#### What to do:
Continue the privacy appeal decision about the Toronto police files from the point where it stops.

#### Quoted passage:
------

Metropolitan Toronto Police Services Board



NATURE OF THE APPEAL:

 

The Metropolitan Toronto Police Services Board (the Police) received a request under the Municipal Freedom of Information and Protection of Privacy Act (the Act) for access to all information relating to the requester and held in official police files that would be available to the police officers or detectives.

 

The Police granted partial access to the responsive records.  The records relate to a charge of uttering death threats and a previous history of allegations against the requester.  Access to the remaining records was denied, in whole or in part, on the basis of the following exemptions:

 

•          law enforcement - section 8(1)(l)

•          relations with other governments - section 9(1)(d)

•          invasion of privacy - sections 14(1) and 38(b)

•          information published or available - section 15(a).

 

The requester appealed the decision to deny access.

 

The records to which access has been denied, in whole or in part, consist of records of arrest, supplementary record of arrest, an investigation report, personal references, notice of adjournment, notice of application for adjournment, Canadian Police Information Central Data Bank (CPIC) printouts, court information sheet, a recognizance to keep the peace and documentation relating to a complaint under the Human Rights Code.

 

This office provided a Notice of Inquiry to the appellant, the Police, the victim and other individuals referred to in the records (the affected persons).  The Notice also asked the parties to comment on the application of section 38(a) in conjunction with the application of section 9(1)(d) of the Act.  Representations were received from the Police and one of the affected persons.

 

DISCUSSION:

 

PERSONAL INFORMATION

 

Under section 2(1) of the Act, “personal information” is defined, in part, to mean recorded information about an identifiable individual.  I have reviewed the information contained in the records and I find that it relates to both the appellant and other identifiable individuals, including the victim.

 

Section 36 of the Act gives individuals a general right of access to their own personal information held by a government body.  Section 38 provides a number of exceptions to this general right of access.

------

#### Data to examine:
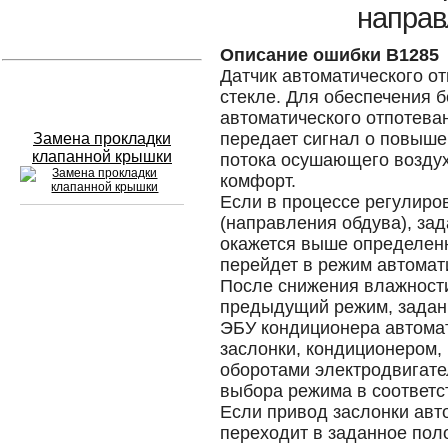
направ
Устранение вмятин
Описание ошибки B1285
Датчик автоматического о
Слесарный ремонт
стекле. Для обеспечения б
автоматического отпотева
передает сигнал о повыш
Замена прокладки
клапанной крышки
потока осушающего воздух
комфорт.
Если в процессе регулиро
(направления обдува), за
окажется выше определен
Сход развал
перейдет в режим автомат
После снижения влажност
Замена масла в двигателе
предыдущий режим, задан
ЭБУ кондиционера автомат
Промывка инжектора
заслонки, кондиционером,
Заправка кондиционера
оборотами электродвигате
выбора режима в соответс
Шиномонтаж
Если привод заслонки авт
переходит в заданное поло
Эндоскопия двигателя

------

#### Exercise output:
Under section 38(a) of the Act, the Police have the discretion to deny access to an individual’s own personal information in instances where the exemption in certain sections including sections 8, 9 and 15 would otherwise apply to the disclosure of that personal information.

 

LAW ENFORCEMENT/DISCRETION TO REFUSE REQUESTERS OWN INFORMATION

 

The Police have claimed the application of section 8(1)(l) of the Act to the undisclosed parts of pages 7, 8, 37 and 43.  This information consists of transmission access codes for the CPIC system which allow the Police to gain access to certain criminal records information.  Section 8(1)(l) states:

 

A head may refuse to disclose a record where the disclosure could reasonably be expected to,

 

facilitate the commission of an unlawful act or hamper the control of crime.

 

The Police submit that it is through these numbers that they are able to access the various databases for criminal records information.  The Police submit that disclosure of this information could compromise the security and integrity of the CPIC computer system.

 

I am satisfied that the disclosure of the transmission access codes in pages 7, 8, 37 and 43 could reasonably be expected to facilitate the commission of an unlawful act, the unauthorized use of the information contained in the CPIC system (Order M-933).  I find, therefore, that these portions of the records qualify for exemption under section 8(1)(l) and are exempt under section 38(a) of the Act.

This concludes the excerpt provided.